Je pense aussi probable un autre truc : dans sa dissociation a posteriori entre le judaïsme en général et l'intégrisme, il ne dit probablement pas le fond de sa pensée. Je le crois plus anticlérical que ça, plus suspect envers l'emprise globalement néfaste des religions. On peut penser ça (je le pense moi-même) et pas forcément de manière bourrine, en concédant que certains aspects des religions institutées sont des faits anthropologiques qui existeraient même sans elles (les questionnements sur la transcendance par exemple). Mais c'est un discours très peu dans l'air du temps, marqué par la religiosité de l'époque, du "respect" dû à la religion (confondu avec le respect dû aux personnes qui croient), et même lui ne sait pas bien le défendre. Du coup, il le fait de manière brouillonne, et surtout à un moment qui n'a rien à voir avec la choucroute car encore une fois, vu qu'on ne sait rien sur la pratique personnelle de E.Zemmour, le rapprochement entre ce que lui pense et ce que penserait tout ou partie du judaïsme n'a aucun sens. 

Bravo pour cette  brillante chronique intelligente et équilibrée !


Je ne suis pas juif

Je ne suis pas antisémite ( enfin, j'espère, car on a  vite fait d'être jugé antisémite. °


Je m'interroge souvent sur l'importance donnée à la religion juive  et  aux croyants juifs. .


En France, si j'en crois Wiki, ils représentent 0,70 %  de la population.


Les protestants , 3 à 4 %


Les musulmans, 6 à 7 %


Et, les athées 22%  ( grâce  à Dieu )..


Pourquoi cette importance spécifique ?


Parce qu'ils ont été martyrisés ? Mais, d'autres peuples , au cours de l'histoire,  l'ont été , également.

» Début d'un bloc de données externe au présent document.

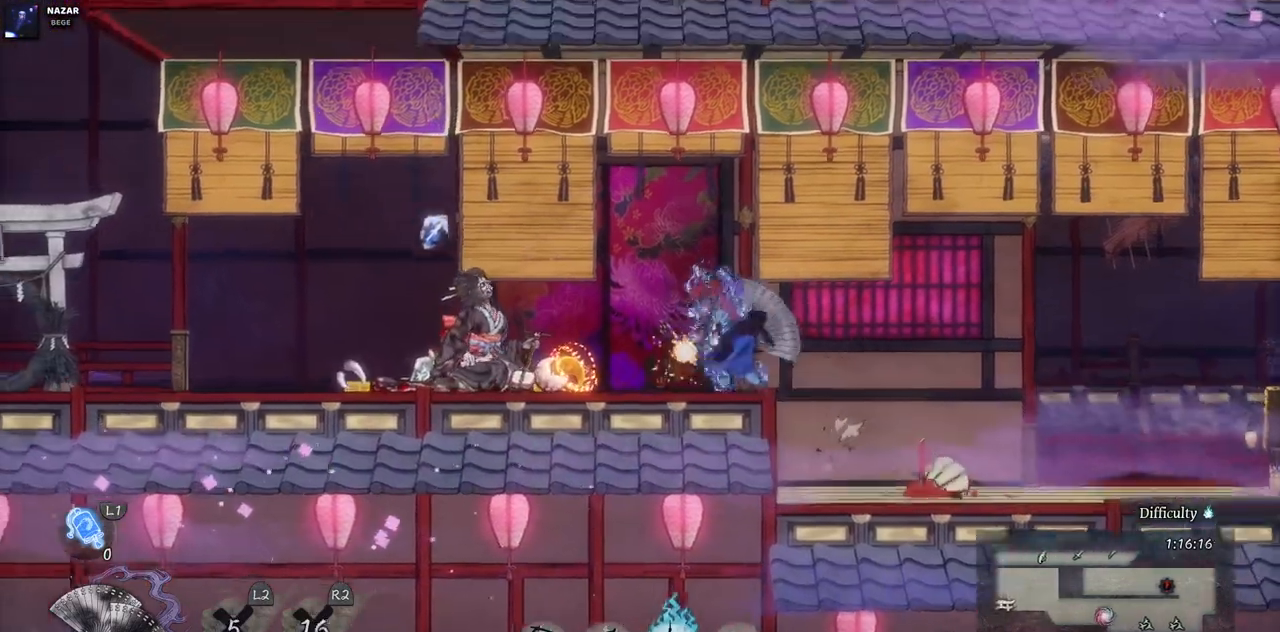
{"buttons": ["DPAD_LEFT"], "left_stick": "center", "right_stick": "center", "events": []}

Parce qu'ils sont " le peuple élu " ?


 " Peuple élu ... enfin, disons plutôt en ballotage "


J'espère ne pas être catalogué antisémite par cette question intempestive ! ( j'ai un peu peur du Crif )

Bravo surtout pour commencer en ne vous disant pas antisémite et prouver l'inverse ensuite. Si par deux fois vous écrivez espérer ne pas en être taxer ce n'est pas fortuit.

Relativiser la shoah est un marqueur essentiel des antisémites ( cf "le détail" de JM Lepen), quant à votre jeu de mot foireux sur le peuple élu et votre foutage de gueule du CRIF dont vous savez très bien qu'il ne peut rien vous faire, quel courage...

Malveillant et Mal-comprenant :


Il me semble que " Peuple élu ... enfin disons en ballotage " est une citation de Tristan Bernard, qui se disait lui-même être de ce peuple élu.;


Il pouvait, d'ailleurs en être fier.


Quant à avoir peur du CRIF, j'avoue que moi-même, je ne suis pas rassuré......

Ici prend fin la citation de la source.